Recorded data

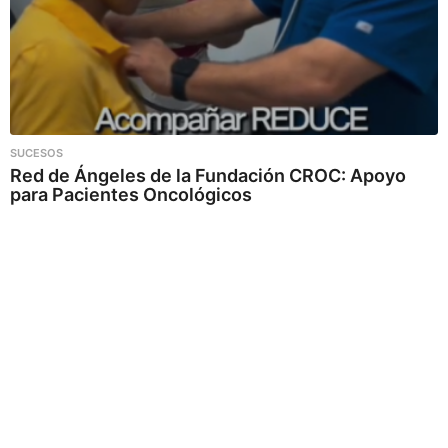
SUCESOS
Red de Ángeles de la Fundación CROC: Apoyo
para Pacientes Oncológicos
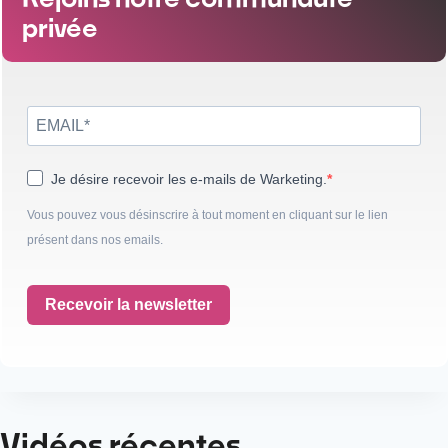
privée
Je désire recevoir les e-mails de Warketing.
Vous pouvez vous désinscrire à tout moment en cliquant sur le lien
présent dans nos emails.
Recevoir la newsletter
Vidéos récentes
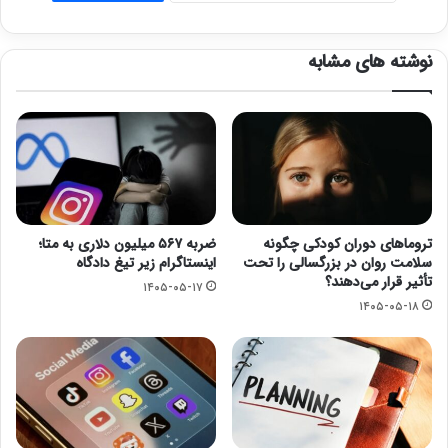
نوشته های مشابه
تروماهای دوران کودکی چگونه
ضربه ۵۶۷ میلیون دلاری به متا؛
سلامت روان در بزرگسالی را تحت
اینستاگرام زیر تیغ دادگاه
تأثیر قرار می‌دهند؟
۱۴۰۵-۰۵-۱۷
۱۴۰۵-۰۵-۱۸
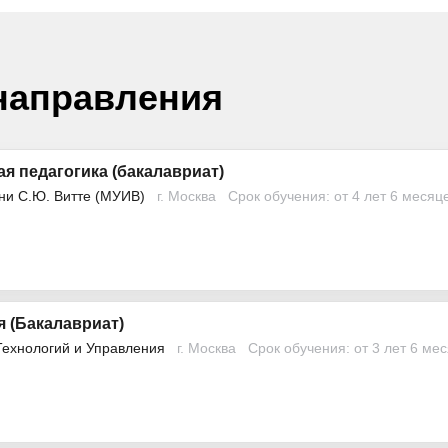
направления
я педагогика (бакалавриат)
ни С.Ю. Витте (МУИВ)
г. Москва
Срок обучения: от 4 лет 6 месяц
 (Бакалавриат)
Технологий и Управления
г. Москва
Срок обучения: от 3 лет 6 ме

**INSTRUCTIONS FOR THE TASK**
Copy out exactly the lines between the line with "Срок обучения: от 4 лет 6 месяц" and the last line of the entries, counting both of those lines.

**SOLUTION FOR THIS PROBLEM**
Срок обучения: от 4 лет 6 месяц
 (Бакалавриат)
Технологий и Управления
г. Москва
Срок обучения: от 3 лет 6 ме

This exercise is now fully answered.